Nine out of 10 marketers use video as a marketing tool – an all-time high, according to HubSpot. Ninety six percent of marketers — more than at any point in the past nine years — told HubSpot they see video as an “important part” of their marketing strategy. So it’s no surprise that Google continues to roll out new tools to help marketers capitalize on video advertising.
At Google’s May 23 Marketing Live event, the company launched new ad products intended to capitalize on video:
Video View Campaigns
The main goal of Video View Campaigns is to drive as many views as possible at the lowest cost per view (CPV). Google suggests that these campaigns can potentially increase views by an estimated 40 percent in comparison to the conventional skippable in-stream cost-per-view campaigns. This is achieved by integrating different ad formats, including skippable in-stream ads, in-feed ads, and Shorts ads, and letting Google-powered AI dynamically optimize where the ads are served. This new campaign type sounds ideal for advertisers looking to maximize views by running different ad formats (on different YouTube placements) under a single campaign, instead of splitting creatives by ad format into multiple campaigns. The global launch of the Video Views Campaigns beta is scheduled for the coming month. Ultimately, Google hopes to offer advertisers a broader range of alternatives for connecting with their target audience.
Demand Generation Campaigns
Demand Generation Campaigns are crafted to use AI to engage consumers and motivate them to take action. These campaigns will run on different platforms, such as YouTube Shorts, YouTube in-stream, YouTube in-feed, Discover, and Gmail placements. In contrast to the prior lead form ads, the call to action for these campaigns will direct users to the advertiser’s website, which (says Google) should facilitate simpler conversion tracking.
A noteworthy aspect of Demand Generation Campaigns is the development of lookalike segments based on seed lists. These lists may include first-party data and YouTube users, enabling enhanced targeting through the implementation of lookalike segment settings: narrow (2.5 percent reach), balanced (5 percent reach), and broad (10 percent reach). Ad creatives can be specifically designed for these lookalike segments – which, in theory, should improve the chances that the ads resonate with target audiences.
The development of lookalike segments based on seed lists is a departure from Google’s recent announcement regarding the phaseout of Similar Audiences. When Google first announced the sunsetting of Similar Audiences back in November 2022, Google mentioned that “similar audiences will be transitioned to more durable solutions.” At the time, it appeared as though Google was referring to audience expansion and optimized targeting, which are simple toggles an advertiser can enable or disable for any given audience to have Google find more users that either look like an advertiser’s target segments or are likely to convert. That said, it’s possible that Google is restricting the capabilities of Similar Audiences as we know them by removing them from an advertiser’s view, and reintroducing a more restricted version of these calling them Lookalike Audiences just as we are seeing for Demand Generation Campaigns.
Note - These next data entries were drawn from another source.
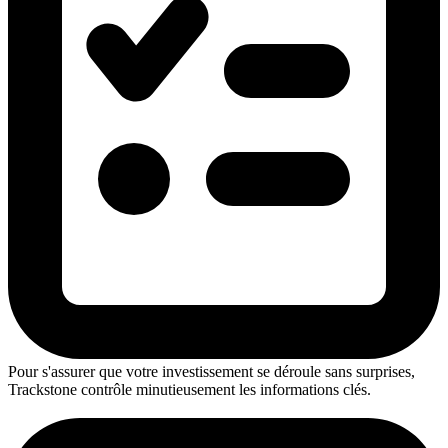
Pour s'assurer que votre investissement se déroule sans surprises,
Trackstone contrôle minutieusement les informations clés.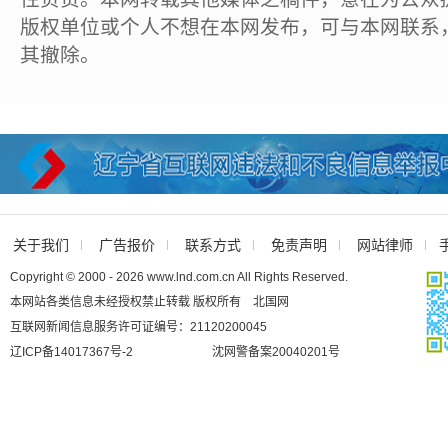
版权单位或个人不想在本网发布，可与本网联系
其撤除。
关于我们
广告报价
联系方式
免责声明
网站律师
Copyright © 2000 - 2026 www.lnd.com.cn All Rights Reserved.
本网站各类信息未经授权禁止转载 版权所有 北国网
互联网新闻信息服务许可证编号：21120200045
辽ICP备14017367号-2
沈网警备案20040201号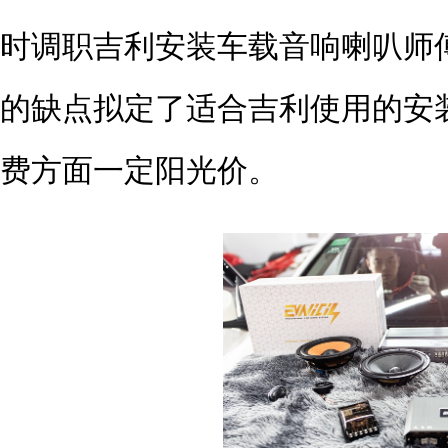
时调职吉利安装车载音响喇叭师
的缺点拟定了适合吉利使用的安
费方面一定阳光价。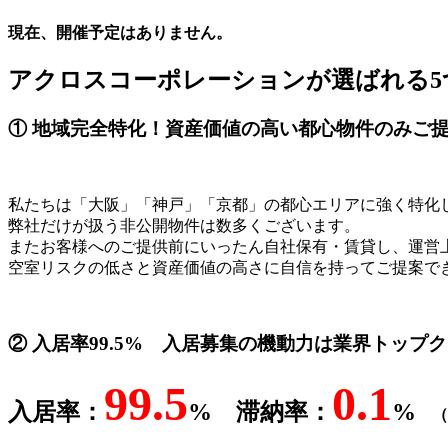
現在、開催予定はありません。
アクロスコーポレーションが選ばれる5
① 地域完全特化！資産価値の高い都心物件のみご
私たちは「大阪」「神戸」「京都」の都心エリアに強く特化
弊社だけが扱う非公開物件は数多くございます。
またお客様へのご提供前にいったん自社保有・賃貸し、運営
空室リスクの低さと資産価値の高さに自信を持ってご提案で
② 入居率99.5% 入居募集の機動力は業界トップ
99.5
0.1
入居率：
%
滞納率：
%
（※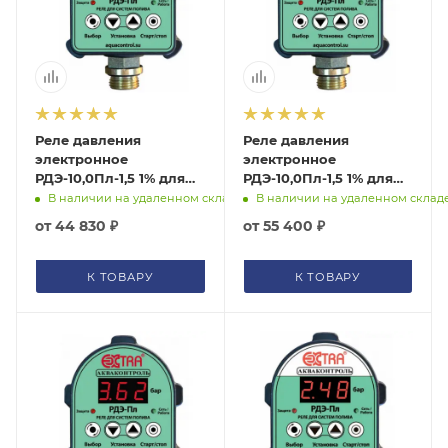
помогут с подбором.
ЗАКАЗАТЬ ЗВОНОК
Реле давления
Реле давления
электронное
электронное
РДЭ-10,0Пл-1,5 1% для
РДЭ-10,0Пл-1,5 1% для
систем полива Extra
систем полива с
В наличии на удаленном складе
В наличии на удаленном склад
Акваконтроль
паролем Extra
от
44 830 ₽
от
55 400 ₽
Акваконтроль
К ТОВАРУ
К ТОВАРУ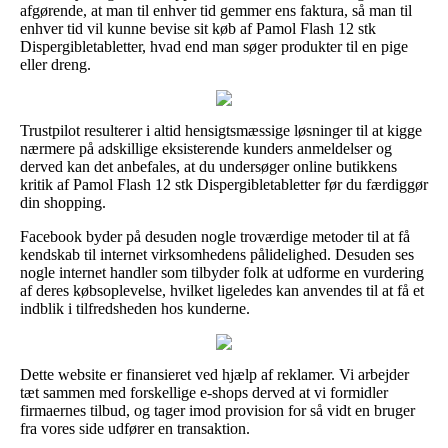
afgørende, at man til enhver tid gemmer ens faktura, så man til
enhver tid vil kunne bevise sit køb af Pamol Flash 12 stk
Dispergibletabletter, hvad end man søger produkter til en pige
eller dreng.
Trustpilot resulterer i altid hensigtsmæssige løsninger til at kigge
nærmere på adskillige eksisterende kunders anmeldelser og
derved kan det anbefales, at du undersøger online butikkens
kritik af Pamol Flash 12 stk Dispergibletabletter før du færdiggør
din shopping.
Facebook byder på desuden nogle troværdige metoder til at få
kendskab til internet virksomhedens pålidelighed. Desuden ses
nogle internet handler som tilbyder folk at udforme en vurdering
af deres købsoplevelse, hvilket ligeledes kan anvendes til at få et
indblik i tilfredsheden hos kunderne.
Dette website er finansieret ved hjælp af reklamer. Vi arbejder
tæt sammen med forskellige e-shops derved at vi formidler
firmaernes tilbud, og tager imod provision for så vidt en bruger
fra vores side udfører en transaktion.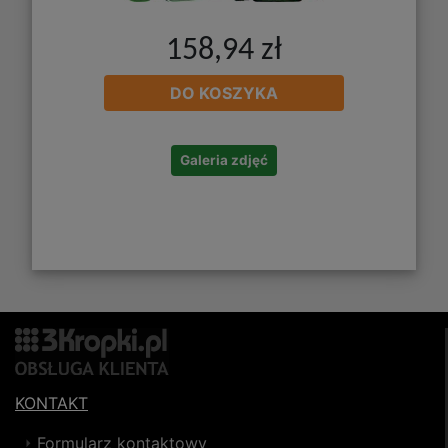
158,94 zł
DO KOSZYKA
Galeria zdjęć
KONTAKT
Formularz kontaktowy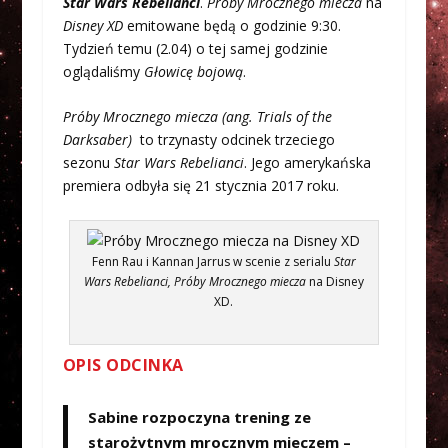
Star Wars Rebelianci
.
Próby Mrocznego miecza
na
Disney XD
emitowane będą o godzinie 9:30.
Tydzień temu (2.04) o tej samej godzinie
oglądaliśmy
Głowicę bojową
.
Próby Mrocznego miecza (ang. Trials of the
Darksaber)
to trzynasty odcinek trzeciego
sezonu
Star Wars Rebelianci
. Jego amerykańska
premiera odbyła się 21 stycznia 2017 roku.
Fenn Rau i Kannan Jarrus w scenie z serialu
Star
Wars Rebelianci, Próby Mrocznego miecza
na Disney
XD.
OPIS ODCINKA
Sabine rozpoczyna trening ze
starożytnym mrocznym mieczem –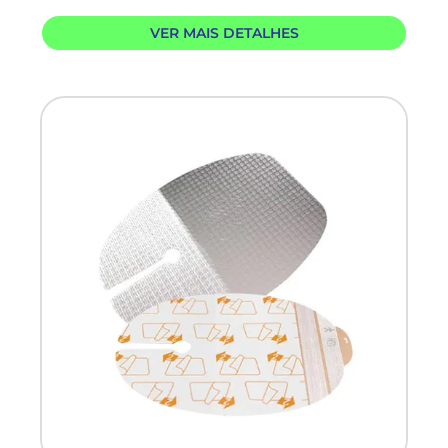
VER MAIS DETALHES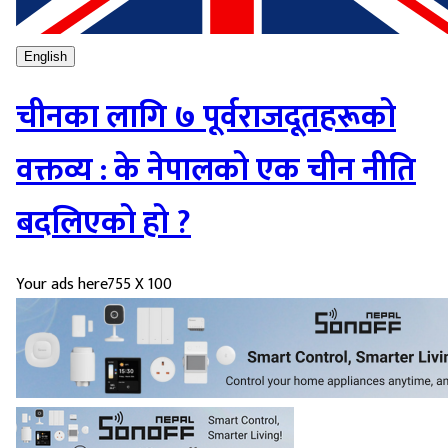
English
चीनका लागि ७ पूर्वराजदूतहरूको
वक्तव्य : के नेपालको एक चीन नीति
बदलिएको हो ?
Your ads here
755 X 100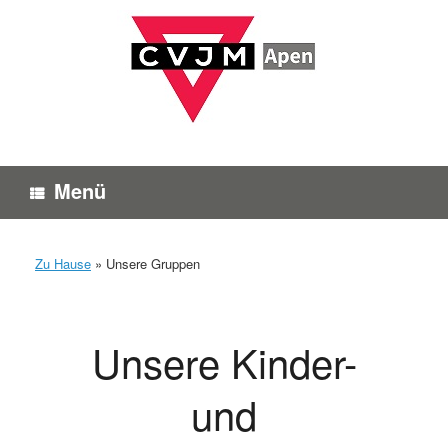
Zum
Inhalt
springen
Menü
Zu Hause
»
Unsere Gruppen
Unsere Kinder-
und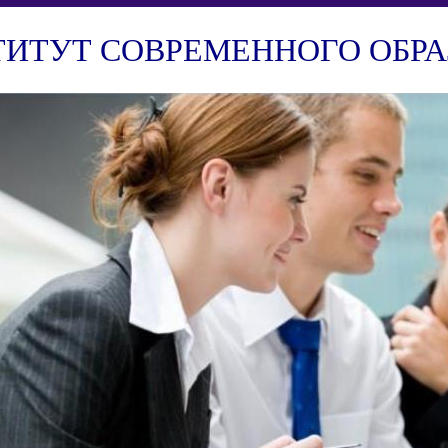
ТИТУТ СОВРЕМЕННОГО ОБРА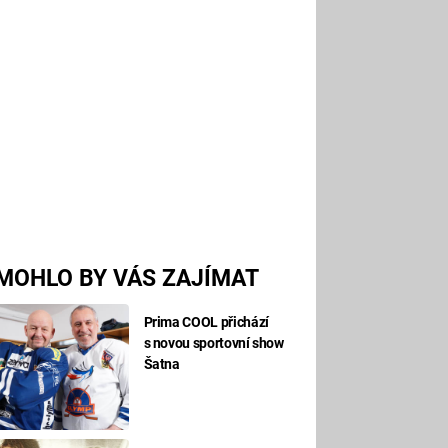
MOHLO BY VÁS ZAJÍMAT
Prima COOL přichází
s novou sportovní show
Šatna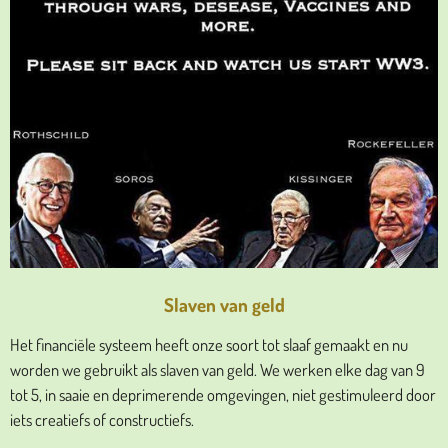
Slaven van geld
Het financiële systeem heeft onze soort tot slaaf gemaakt en nu
worden we gebruikt als slaven van geld. We werken elke dag van 9
tot 5, in saaie en deprimerende omgevingen, niet gestimuleerd door
iets creatiefs of constructiefs.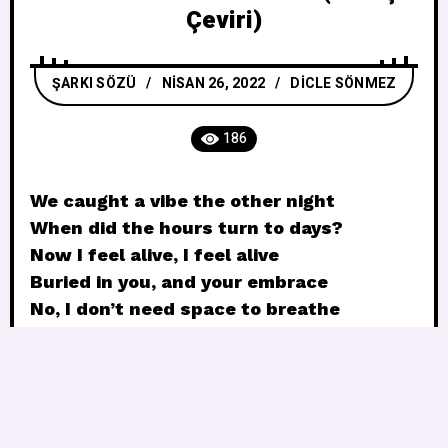
Çeviri)
ŞARKI SÖZÜ
NISAN 26, 2022
DICLE SÖNMEZ
186
We caught a vibe the other night
When did the hours turn to days?
Now I feel alive, I feel alive
Buried in you, and your embrace
No, I don’t need space to breathe
I don’t think I ever wanna leave
I’d lose my mind out there, on the other
side
So I’m down for the ride
Ever since we fell in love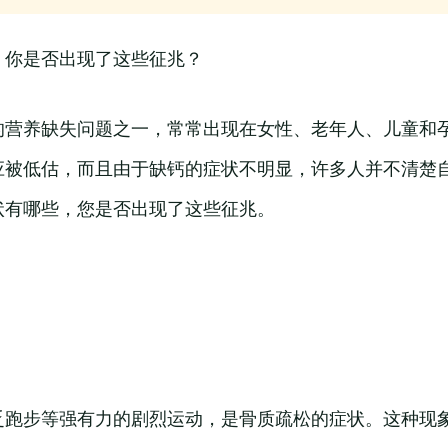
，你是否出现了这些征兆？
的营养缺失问题之一，常常出现在女性、老年人、儿童和
应被低估，而且由于缺钙的症状不明显，许多人并不清楚
状有哪些，您是否出现了这些征兆。
乏跑步等强有力的剧烈运动，是骨质疏松的症状。这种现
While we were able to create Similar Audiences off rule-based segments such as visitors of “/shop/collections/jackets,” the new Lookalike Audiences seem to only allow the use of first-party or YouTube audiences for their creation. I am curious to see if Google makes Lookalike Audiences available for other campaign types in the near future, or if it still limits their use to Demand Generation video campaigns.
What Advertisers Should Do
We urge advertisers to take an even-handed, critical approach with these new products. Google plays up benefits, but with the benefits come some caveats. As I blogged recently, Google’s ad products have lately been launching without giving advertisers adequate control and visibility into performance so we can clearly see what is working and what is not and adjust our strategy accordingly. This is not to say Google is releasing bad products – but they should provide more visibility and control rather than take a “Just trust Google – we know what we are doing” stance.